## What the task asks
Rename "wrist" to "hand" throughout each of the records below, and leave every other character as it is.

## Excerpted records
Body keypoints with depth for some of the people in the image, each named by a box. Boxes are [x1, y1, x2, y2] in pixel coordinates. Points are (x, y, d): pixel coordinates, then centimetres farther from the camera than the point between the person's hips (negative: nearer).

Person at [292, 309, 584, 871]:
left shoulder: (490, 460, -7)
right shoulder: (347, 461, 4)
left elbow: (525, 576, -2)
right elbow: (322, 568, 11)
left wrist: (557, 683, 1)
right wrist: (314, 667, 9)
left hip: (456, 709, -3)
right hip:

## Answer to this problem
Body keypoints with depth for some of the people in the image, each named by a box. Boxes are [x1, y1, x2, y2] in pixel coordinates. Points are (x, y, d): pixel coordinates, then centimetres farther from the camera than the point between the person's hips (negative: nearer).

Person at [292, 309, 584, 871]:
left shoulder: (490, 460, -7)
right shoulder: (347, 461, 4)
left elbow: (525, 576, -2)
right elbow: (322, 568, 11)
left hand: (557, 683, 1)
right hand: (314, 667, 9)
left hip: (456, 709, -3)
right hip:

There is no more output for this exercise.